Kayıtlı satırlar:
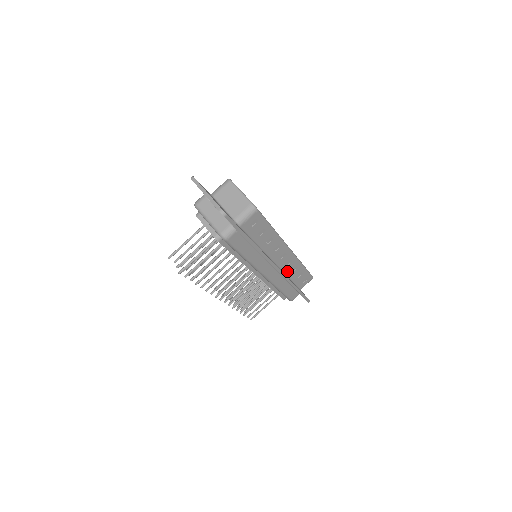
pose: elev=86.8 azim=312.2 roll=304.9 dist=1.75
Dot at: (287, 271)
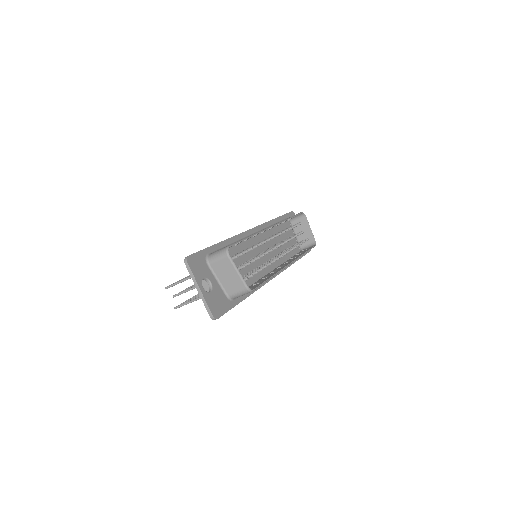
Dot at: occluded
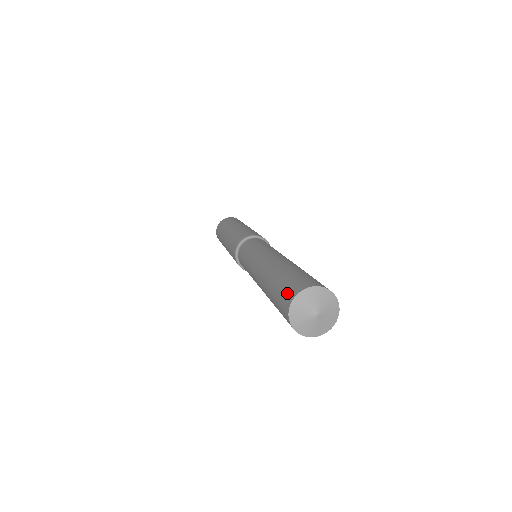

* * *

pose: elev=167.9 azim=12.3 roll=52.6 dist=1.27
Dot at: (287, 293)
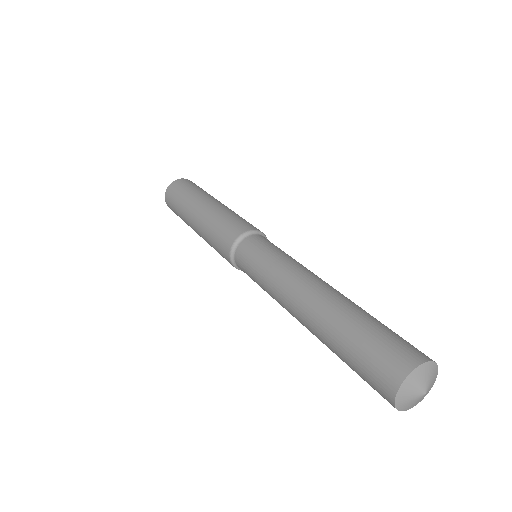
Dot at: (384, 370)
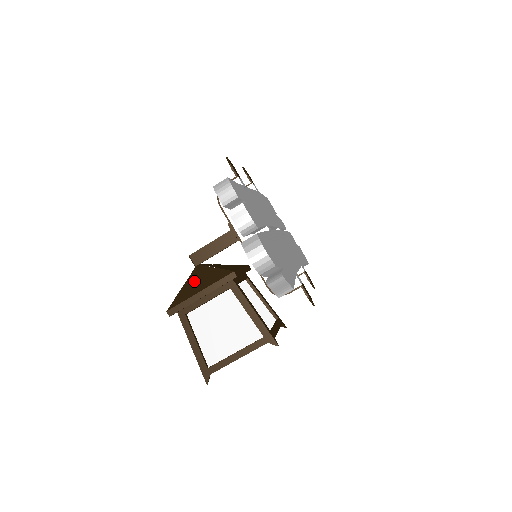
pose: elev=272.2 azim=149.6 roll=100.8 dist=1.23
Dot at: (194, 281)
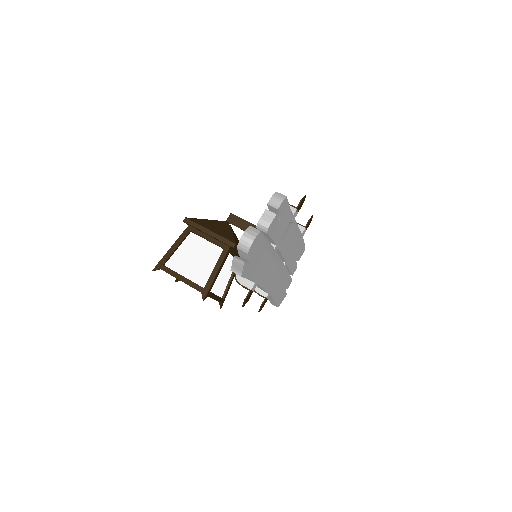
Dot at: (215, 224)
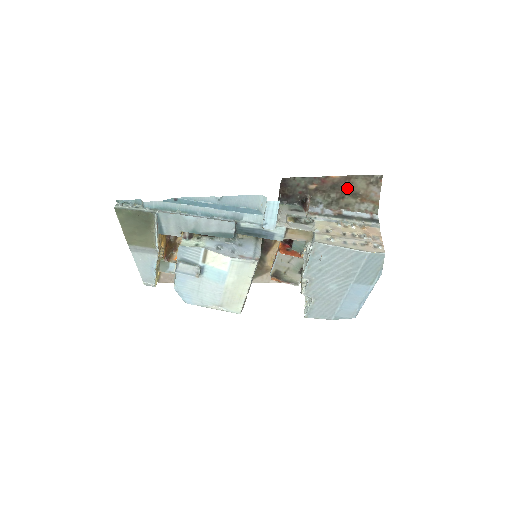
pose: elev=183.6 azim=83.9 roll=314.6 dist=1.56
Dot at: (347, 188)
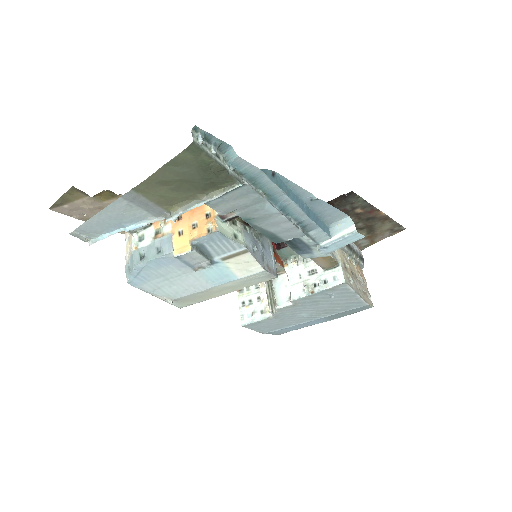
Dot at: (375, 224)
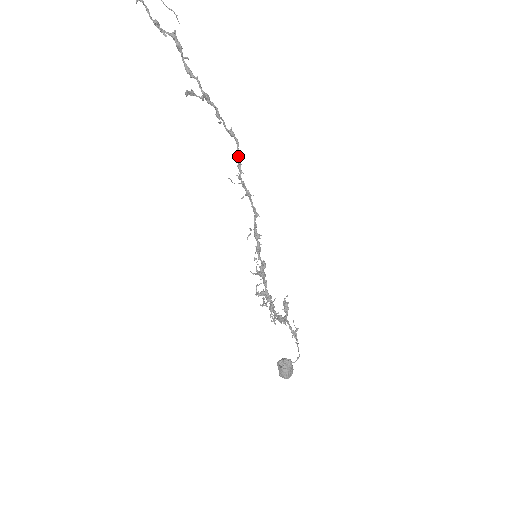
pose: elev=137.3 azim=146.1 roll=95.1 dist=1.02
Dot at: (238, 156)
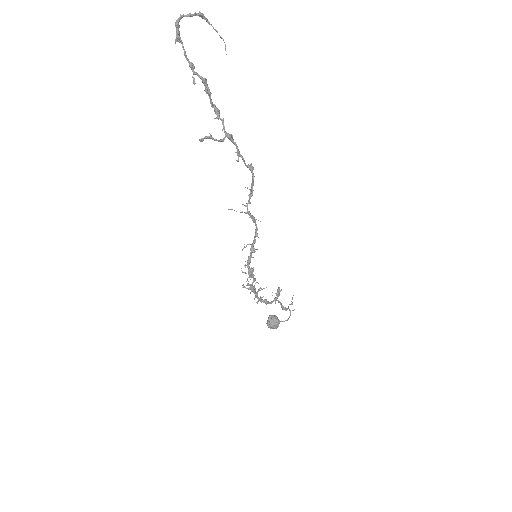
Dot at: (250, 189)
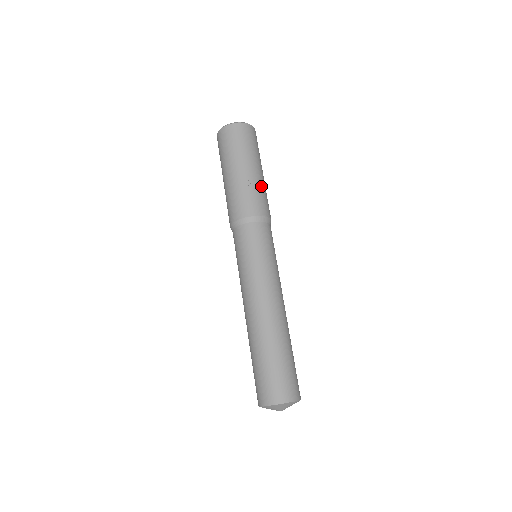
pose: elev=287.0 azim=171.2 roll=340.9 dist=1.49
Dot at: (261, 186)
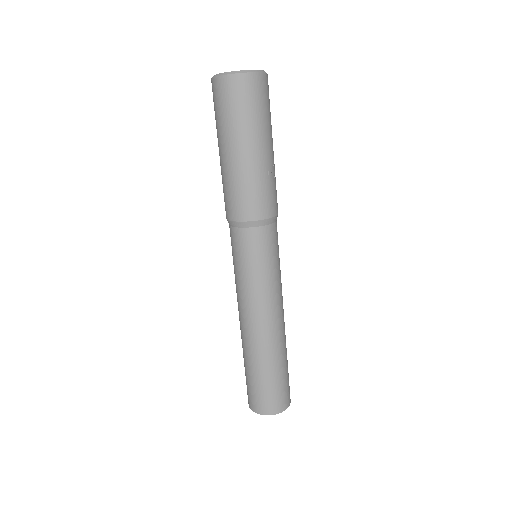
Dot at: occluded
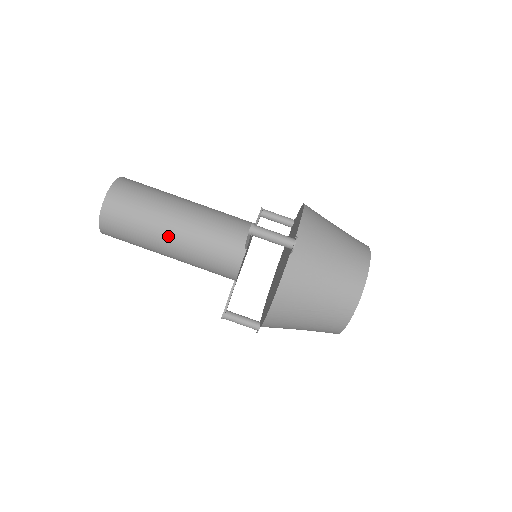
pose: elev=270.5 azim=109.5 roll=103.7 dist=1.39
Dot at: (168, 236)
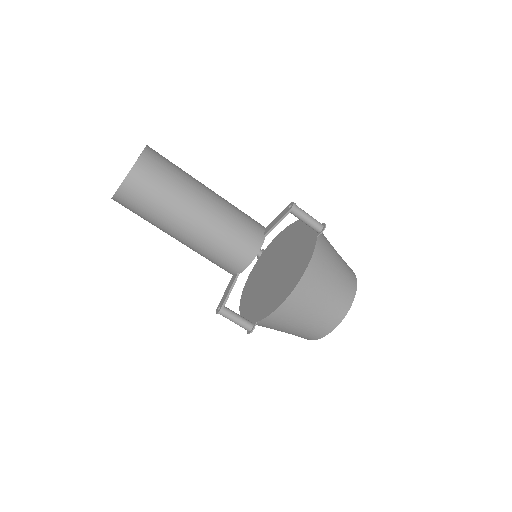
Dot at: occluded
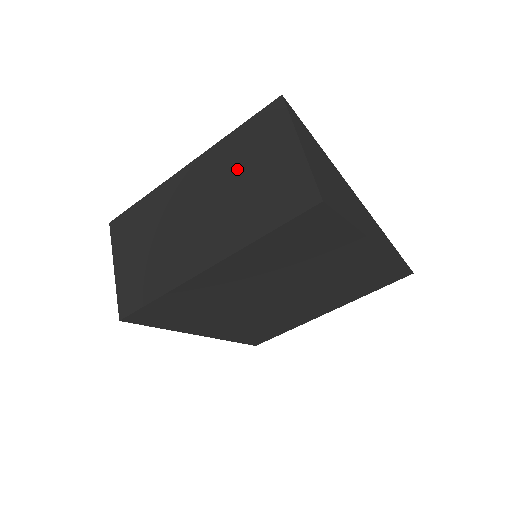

Yapılacak iş:
Yukarıdaki satırlardan "pose" sözcüğünü içerenlerin tamamını seçin ve bunları olduğu gibi yazın.

Görevin çıktısı:
pose: elev=86.8 azim=312.2 roll=304.9 dist=1.75
pose: elev=167.9 azim=12.3 roll=52.6 dist=1.27
pose: elev=272.2 azim=149.6 roll=100.8 dist=1.23
pose: elev=183.6 azim=83.9 roll=314.6 dist=1.56
pose: elev=137.3 azim=146.1 roll=95.1 dist=1.02
pose: elev=287.0 azim=171.2 roll=340.9 dist=1.49
pose: elev=270.5 azim=109.5 roll=103.7 dist=1.39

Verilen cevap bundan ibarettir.